Scott Hollifield: The Terrifying Tale of the Deadly Dog Leash

Nothing is as simple as it seems, not even a dog leash.

My old min pin, who is still spunky and spry enough to give the mailman 40 hells once a day, likes to stroll the sidewalks and city streets, sniffing and squatting and seeing – though she’s now half blind – what’s new in the neighborhood.

The retractable leash I had was perfect, but it disappeared about the time my daughter ended her visit and returned to Charlotte. I suspect that perfect retractable leash is being used in a fancy big-city dog park with her pure-breed curly-tailed something-or-other, but I have no solid proof.

I was left with a substandard non-retractable leash that simply did not do the job, so I was off to the closest poor people’s store to find something better.

The choices were few but a couple were retractable and I picked one. Back home, I perused the packaging and came upon a warning nearly as long and scary as a Stephen King novel. It informed me I had purchased a complicated, dangerous device that could be deadly if misused. Let’s break down the warning as written.

* For use by responsible adults only! Do NOT use this leash on uncontrollable or disobedient dogs.
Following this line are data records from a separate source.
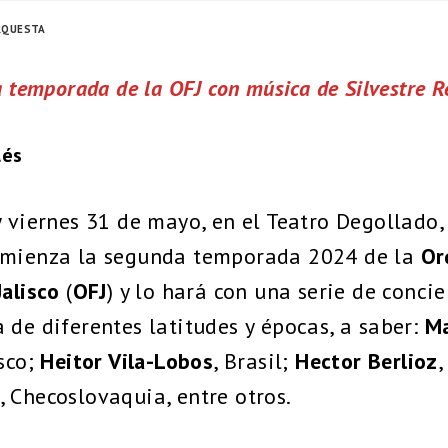
RQUESTA
a temporada de la OFJ con música de Silvestre R
lés
y viernes 31 de mayo, en el Teatro Degollado,
omienza la segunda temporada 2024 de la
Or
Jalisco
(
OFJ
) y lo hará con una serie de conci
 de diferentes latitudes y épocas, a saber:
Ma
isco;
Heitor Vila-Lobos
, Brasil;
Hector Berlioz
,
, Checoslovaquia, entre otros.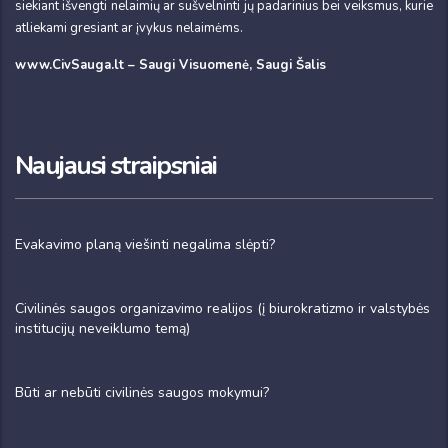
siekiant išvengti nelaimių ar sušvelninti jų padarinius bei veiksmus, kurie
atliekami gresiant ar įvykus nelaimėms.
www.CivSauga.lt – Saugi Visuomenė, Saugi Šalis
Naujausi straipsniai
Evakavimo planą viešinti negalima slėpti?
Civilinės saugos organizavimo realijos (į biurokratizmo ir valstybės
institucijų neveiklumo temą)
Būti ar nebūti civilinės saugos mokymui?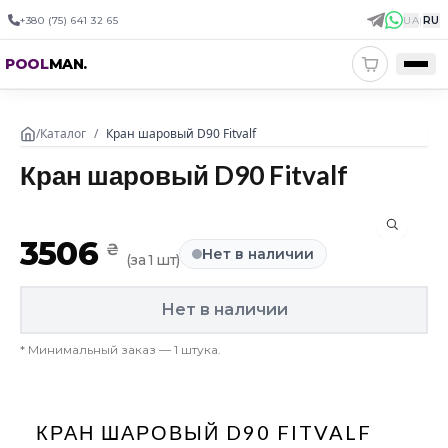
+380 (75) 641 32 65
UA
|
RU
POOL
MAN
.
/
Каталог
/
Кран шаровый D90 Fitvalf
Кран шаровый D90 Fitvalf
3506
₴
Нет в наличии
(
за 1 шт
)
Нет в наличии
*
Минимальный заказ — 1 штука.
КРАН ШАРОВЫЙ D90 FITVALF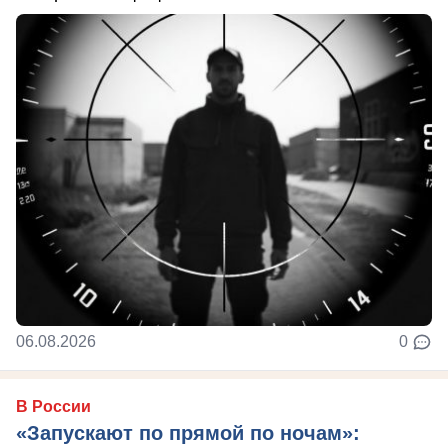
06.08.2026
0
В России
«Запускают по прямой по ночам»: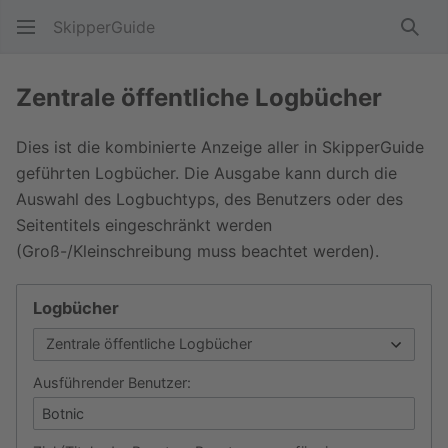
SkipperGuide
Such
Zentrale öffentliche Logbücher
Dies ist die kombinierte Anzeige aller in SkipperGuide
geführten Logbücher. Die Ausgabe kann durch die
Auswahl des Logbuchtyps, des Benutzers oder des
Seitentitels eingeschränkt werden
(Groß-/Kleinschreibung muss beachtet werden).
Logbücher
Ausführender Benutzer: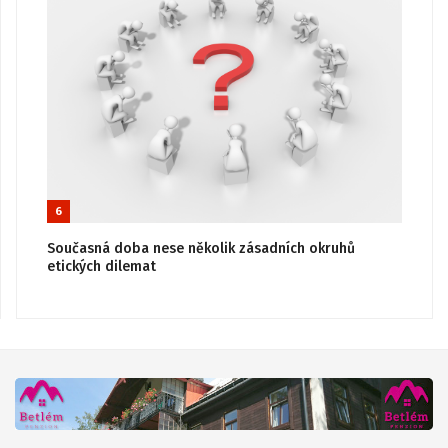
6
Současná doba nese několik zásadních okruhů
etických dilemat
That disqualified both the dog and me right there. The mailman can attest to that.

* Follow all operation instructions. Failure to do so can cause…serious facial, head and eye injuries to you or your dog. The leash and hook can also cause serious cuts, abrasions, burns and amputations to anyone.

Amputations to anyone? Was this a dog leash or a deadly Terminator-like laser weapon from the future?

“Hey, Bill. How ya doing? I’m just out walking the dog on this beautiful – LOOK OUT! You’re going to want to put a tourniquet on that immediately.”

Those who can be harmed or maimed by the leash include “children, infants & pets who come in contact with the leash or hook.” I became concerned that even looking in the general direction of the leash could have dire consequences.

“Please, everyone, do not provoke the leash. Uncle Steve did and he is gone and there is nothing we can do to bring him back. All we can do at this point is try to avoid the wraith of the leash and stay alive. TIMMY, NO!”

* Never wrap the leash around any body parts.

That’s a good rule of thumb for about anything, really.

* DO NOT use this retractable leash if on medication that makes you sleepy or groggy, or under the influence of alcohol or drugs.

Follow that warning and we cut walks back to about once a month. If I have to pee in a cup before we hit the street so she can pee on a phone pole, it’s not worth the hassle.

* DO NOT attempt to open the housing to repair this retractable leash. Refrain from using the leash if becomes frayed, damaged or is not working properly.

That indicates to me the leash will malfunction almost immediately, I will be tempted to open the housing to see what is wrong and I will either lose a finger or unleash a demon from within, bringing about an end to civilization as we know it.

Maybe the warning should say this instead: “DO NOT buy this leash. It’s cheap and dangerous. It will possibly kill you, your pet and random children. Spend a little more money and buy a leash that does not carry a disturbing amputation warning. Better yet, text your daughter and tell her if she brings the perfect retractable leash back home, you will buy her that pony she always wanted. Then, when she agrees, say ‘Aha! I knew you took it. Bring it back or you’re out of the will.”

It’s as simple as that, even if nothing is as simple as it seems.